- **Extract**:
=== Begin Enclosure ===
A 1998 tax filing for the McCain-led group shows a $448,873 grant to Khalidi's Center for Palestine Research and Studies for work in the West Bank, the Post notes. The relationship extends back as far as 1993, when McCain joined IRI as chairman.. Foreign Affairs noted in September of that year that IRI had helped fund several extensive studies in Palestine run by Khalidi's group, including over 30 public opinion polls and a study of "sociopolitical attitudes."
"Of course," the Post writes, "there's seemingly nothing objectionable with McCain's organization helping a Palestinian group conduct research in the West Bank or Gaza. But it does suggest that McCain could have some of his own explaining to do as he tries to make hay out of Khalidi's ties to Obama."
Khalidi helped found the Center for Palestine Research and Studies, self-described as "an independent academic research and policy analysis institution" created to meet "the need for active Palestinian scholarship on issues related to Palestine," ABC News notes. He served on the board of trustees through 1999, and McCain's IRI continued to give money to the CPRS after Khalidi left the group as well.
=== End Enclosure ===
- **Provided material**:
=== Begin Enclosure ===
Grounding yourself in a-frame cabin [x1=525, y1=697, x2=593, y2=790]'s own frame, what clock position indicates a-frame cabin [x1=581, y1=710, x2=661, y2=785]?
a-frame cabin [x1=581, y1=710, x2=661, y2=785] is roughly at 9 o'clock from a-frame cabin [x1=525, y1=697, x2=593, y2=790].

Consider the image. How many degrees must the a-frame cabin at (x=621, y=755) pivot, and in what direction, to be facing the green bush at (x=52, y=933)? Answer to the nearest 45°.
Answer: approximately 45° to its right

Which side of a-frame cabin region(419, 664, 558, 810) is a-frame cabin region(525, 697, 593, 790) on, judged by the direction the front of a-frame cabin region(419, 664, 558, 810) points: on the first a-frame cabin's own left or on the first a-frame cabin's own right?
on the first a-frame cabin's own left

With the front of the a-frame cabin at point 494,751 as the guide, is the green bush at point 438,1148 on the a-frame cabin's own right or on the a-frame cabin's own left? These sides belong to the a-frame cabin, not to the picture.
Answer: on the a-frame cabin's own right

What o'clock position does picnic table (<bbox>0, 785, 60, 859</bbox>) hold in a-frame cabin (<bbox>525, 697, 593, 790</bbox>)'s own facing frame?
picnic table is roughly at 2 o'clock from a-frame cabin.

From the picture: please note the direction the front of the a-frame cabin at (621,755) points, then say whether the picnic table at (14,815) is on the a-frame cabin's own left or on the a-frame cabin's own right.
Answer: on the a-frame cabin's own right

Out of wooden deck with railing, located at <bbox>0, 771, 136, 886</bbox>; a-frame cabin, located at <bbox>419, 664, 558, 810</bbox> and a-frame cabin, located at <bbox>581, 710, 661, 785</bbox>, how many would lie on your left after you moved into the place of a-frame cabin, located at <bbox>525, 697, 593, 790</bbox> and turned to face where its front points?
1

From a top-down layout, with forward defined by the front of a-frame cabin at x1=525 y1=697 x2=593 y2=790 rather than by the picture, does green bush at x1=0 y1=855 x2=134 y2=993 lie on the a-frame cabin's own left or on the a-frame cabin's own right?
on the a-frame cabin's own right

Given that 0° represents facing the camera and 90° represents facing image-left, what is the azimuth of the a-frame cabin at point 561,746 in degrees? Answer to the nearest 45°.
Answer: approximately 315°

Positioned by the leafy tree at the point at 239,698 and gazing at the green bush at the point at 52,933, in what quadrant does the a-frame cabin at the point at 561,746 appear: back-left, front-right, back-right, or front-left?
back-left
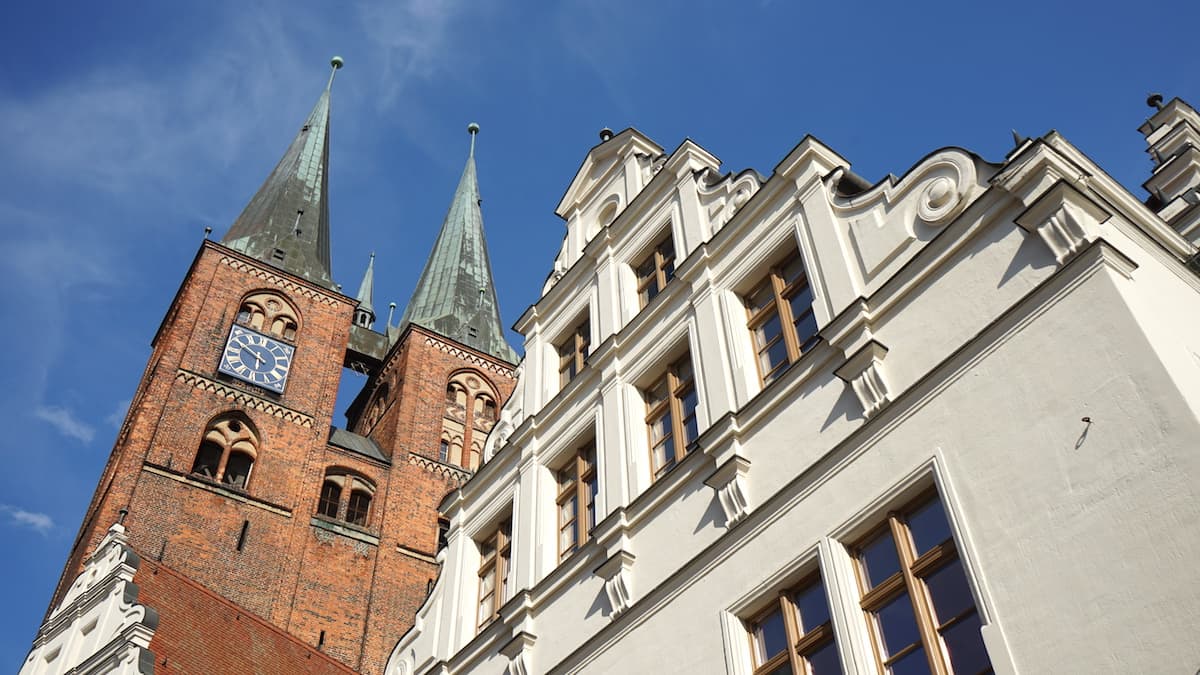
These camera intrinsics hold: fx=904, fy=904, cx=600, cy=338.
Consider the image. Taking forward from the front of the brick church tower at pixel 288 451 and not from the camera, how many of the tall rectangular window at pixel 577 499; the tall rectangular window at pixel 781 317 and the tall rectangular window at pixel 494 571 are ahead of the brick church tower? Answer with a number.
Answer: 3

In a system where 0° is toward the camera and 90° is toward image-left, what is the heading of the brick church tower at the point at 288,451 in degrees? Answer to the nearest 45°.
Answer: approximately 0°

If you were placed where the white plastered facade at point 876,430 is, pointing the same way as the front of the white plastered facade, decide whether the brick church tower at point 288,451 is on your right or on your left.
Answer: on your right

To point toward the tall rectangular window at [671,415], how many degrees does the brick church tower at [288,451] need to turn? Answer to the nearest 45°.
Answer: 0° — it already faces it

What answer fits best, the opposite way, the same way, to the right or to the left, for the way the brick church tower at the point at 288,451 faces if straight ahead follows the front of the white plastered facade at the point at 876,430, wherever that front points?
to the left

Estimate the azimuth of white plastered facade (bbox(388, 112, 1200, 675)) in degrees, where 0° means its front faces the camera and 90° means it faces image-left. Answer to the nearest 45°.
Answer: approximately 45°
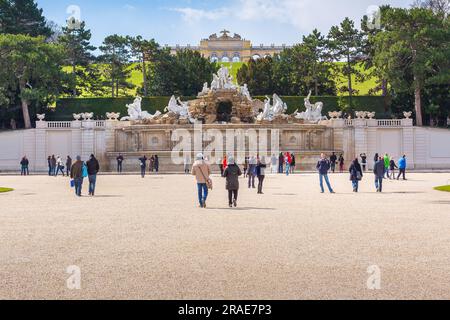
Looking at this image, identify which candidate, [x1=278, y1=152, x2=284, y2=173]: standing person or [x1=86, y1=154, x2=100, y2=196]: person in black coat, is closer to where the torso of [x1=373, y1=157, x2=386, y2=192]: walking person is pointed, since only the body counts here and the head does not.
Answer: the standing person

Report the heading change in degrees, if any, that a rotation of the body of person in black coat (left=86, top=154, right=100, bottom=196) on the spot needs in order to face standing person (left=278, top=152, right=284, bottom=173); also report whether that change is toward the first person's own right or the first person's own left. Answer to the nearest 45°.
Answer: approximately 45° to the first person's own right

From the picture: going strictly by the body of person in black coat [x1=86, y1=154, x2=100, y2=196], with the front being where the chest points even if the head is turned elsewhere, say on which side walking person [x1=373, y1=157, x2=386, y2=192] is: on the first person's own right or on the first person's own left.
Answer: on the first person's own right

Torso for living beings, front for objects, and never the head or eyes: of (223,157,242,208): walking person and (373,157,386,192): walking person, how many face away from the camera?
2

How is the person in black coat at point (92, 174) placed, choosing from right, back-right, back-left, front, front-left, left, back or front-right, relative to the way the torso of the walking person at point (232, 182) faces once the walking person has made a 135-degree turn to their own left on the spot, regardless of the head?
right

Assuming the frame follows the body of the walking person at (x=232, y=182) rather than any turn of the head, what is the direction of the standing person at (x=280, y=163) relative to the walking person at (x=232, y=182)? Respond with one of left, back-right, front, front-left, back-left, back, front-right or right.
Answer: front

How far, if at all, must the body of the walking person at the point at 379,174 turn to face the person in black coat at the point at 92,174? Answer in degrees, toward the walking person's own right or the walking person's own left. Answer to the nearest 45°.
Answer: approximately 90° to the walking person's own left

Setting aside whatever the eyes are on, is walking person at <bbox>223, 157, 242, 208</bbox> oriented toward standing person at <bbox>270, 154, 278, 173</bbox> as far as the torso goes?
yes

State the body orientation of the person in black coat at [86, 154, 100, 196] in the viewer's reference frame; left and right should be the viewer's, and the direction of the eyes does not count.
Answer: facing away from the viewer

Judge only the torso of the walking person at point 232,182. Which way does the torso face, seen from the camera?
away from the camera

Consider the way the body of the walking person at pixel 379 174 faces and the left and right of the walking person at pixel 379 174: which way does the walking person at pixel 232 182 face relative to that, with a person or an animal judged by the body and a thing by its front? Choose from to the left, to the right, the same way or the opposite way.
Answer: the same way

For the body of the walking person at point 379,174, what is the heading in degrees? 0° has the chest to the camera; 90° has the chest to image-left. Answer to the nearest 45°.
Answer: approximately 180°

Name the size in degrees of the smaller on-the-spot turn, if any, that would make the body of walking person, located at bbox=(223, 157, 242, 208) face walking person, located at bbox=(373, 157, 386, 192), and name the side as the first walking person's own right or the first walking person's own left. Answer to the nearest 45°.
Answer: approximately 45° to the first walking person's own right
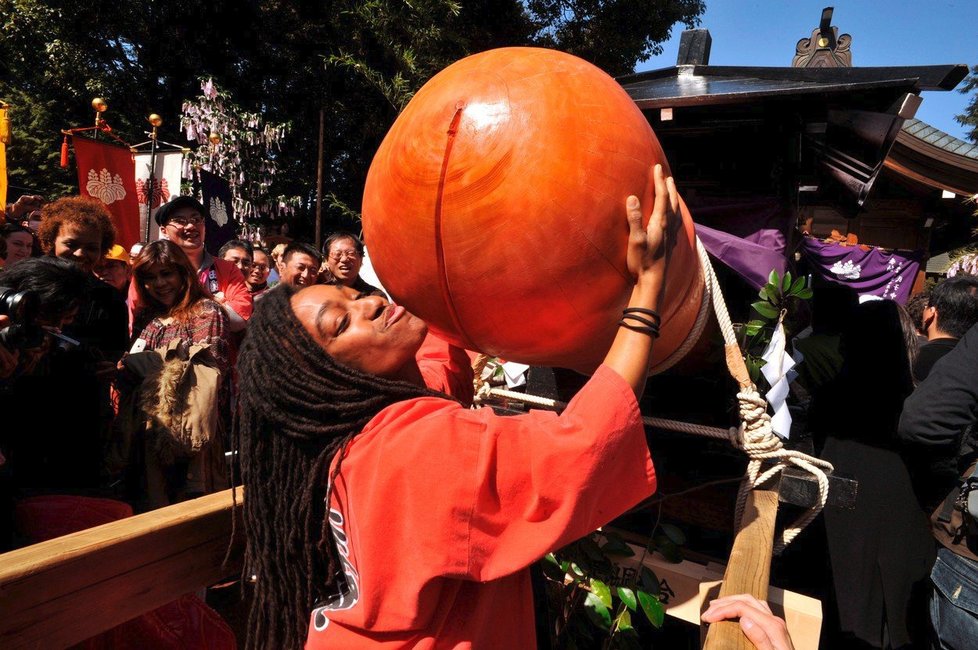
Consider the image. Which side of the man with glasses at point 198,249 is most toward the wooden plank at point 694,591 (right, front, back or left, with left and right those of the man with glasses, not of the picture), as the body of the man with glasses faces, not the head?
front

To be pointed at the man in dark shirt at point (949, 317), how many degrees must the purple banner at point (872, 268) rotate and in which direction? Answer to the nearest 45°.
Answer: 0° — it already faces them

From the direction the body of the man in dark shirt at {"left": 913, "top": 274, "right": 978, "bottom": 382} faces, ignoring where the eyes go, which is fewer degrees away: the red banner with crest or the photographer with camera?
the red banner with crest

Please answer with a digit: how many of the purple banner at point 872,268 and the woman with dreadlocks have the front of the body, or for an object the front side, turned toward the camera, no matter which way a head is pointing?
1

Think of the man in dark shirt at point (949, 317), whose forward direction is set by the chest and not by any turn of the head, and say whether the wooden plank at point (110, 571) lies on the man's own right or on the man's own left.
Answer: on the man's own left

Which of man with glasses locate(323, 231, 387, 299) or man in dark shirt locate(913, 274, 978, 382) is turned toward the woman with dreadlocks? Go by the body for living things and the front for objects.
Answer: the man with glasses

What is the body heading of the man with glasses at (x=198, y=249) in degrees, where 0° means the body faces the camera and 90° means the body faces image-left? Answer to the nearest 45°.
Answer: approximately 0°

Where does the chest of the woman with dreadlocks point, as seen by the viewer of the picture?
to the viewer's right

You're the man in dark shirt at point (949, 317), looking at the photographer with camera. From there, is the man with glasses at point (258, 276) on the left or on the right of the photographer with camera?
right

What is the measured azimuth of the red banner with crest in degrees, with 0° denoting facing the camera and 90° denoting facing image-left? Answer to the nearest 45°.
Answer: approximately 0°
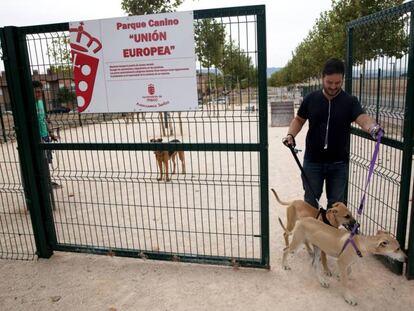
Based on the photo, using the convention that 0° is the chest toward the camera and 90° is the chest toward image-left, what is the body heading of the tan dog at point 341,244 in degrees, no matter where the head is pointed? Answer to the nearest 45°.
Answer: approximately 315°

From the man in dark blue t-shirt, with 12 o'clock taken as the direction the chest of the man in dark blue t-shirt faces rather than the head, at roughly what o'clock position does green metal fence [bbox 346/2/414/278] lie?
The green metal fence is roughly at 8 o'clock from the man in dark blue t-shirt.

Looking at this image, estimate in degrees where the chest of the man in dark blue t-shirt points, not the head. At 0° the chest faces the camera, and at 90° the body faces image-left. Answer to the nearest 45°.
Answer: approximately 0°

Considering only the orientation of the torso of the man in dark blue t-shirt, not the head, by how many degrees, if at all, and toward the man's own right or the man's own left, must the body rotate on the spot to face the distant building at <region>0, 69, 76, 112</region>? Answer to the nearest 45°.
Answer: approximately 90° to the man's own right

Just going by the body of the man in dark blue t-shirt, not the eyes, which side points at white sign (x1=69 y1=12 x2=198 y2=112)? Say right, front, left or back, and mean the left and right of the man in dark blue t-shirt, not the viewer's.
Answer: right

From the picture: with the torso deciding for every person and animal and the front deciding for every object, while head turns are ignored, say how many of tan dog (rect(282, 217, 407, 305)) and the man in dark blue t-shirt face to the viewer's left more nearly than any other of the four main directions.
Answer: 0

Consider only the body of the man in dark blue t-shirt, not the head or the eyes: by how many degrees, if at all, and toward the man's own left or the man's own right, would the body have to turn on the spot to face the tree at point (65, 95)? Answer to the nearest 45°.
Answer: approximately 90° to the man's own right
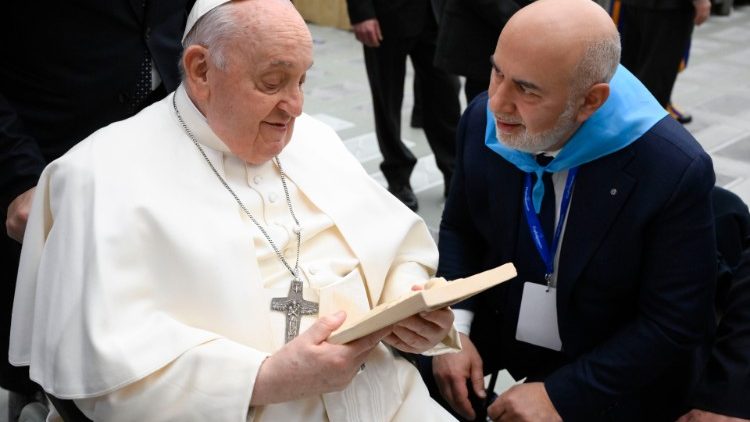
=== End Enclosure ===
- **Apply what you read**:
1. In the excerpt on McCain's IRI and Khalidi's research center, how much was the grant shown in the 1998 tax filing?
2. Pick up the excerpt on McCain's IRI and Khalidi's research center from the point where it stops.

- **Answers**:
1. $448,873

2.
The Swamp this morning noted the flap over the Obama-Khalidi videotape which the McCain campaign wants the Los Angeles Times to relaase. The paper says it got the tape in confidence, and reported on its contents in April.
In reporting on Obama's presence at the dinner for Khalidi," the Times reported, "the article noted that some speakers expressed anger at Israel and at U.S. foreign policy, but that Obama in his comments called for finding common ground."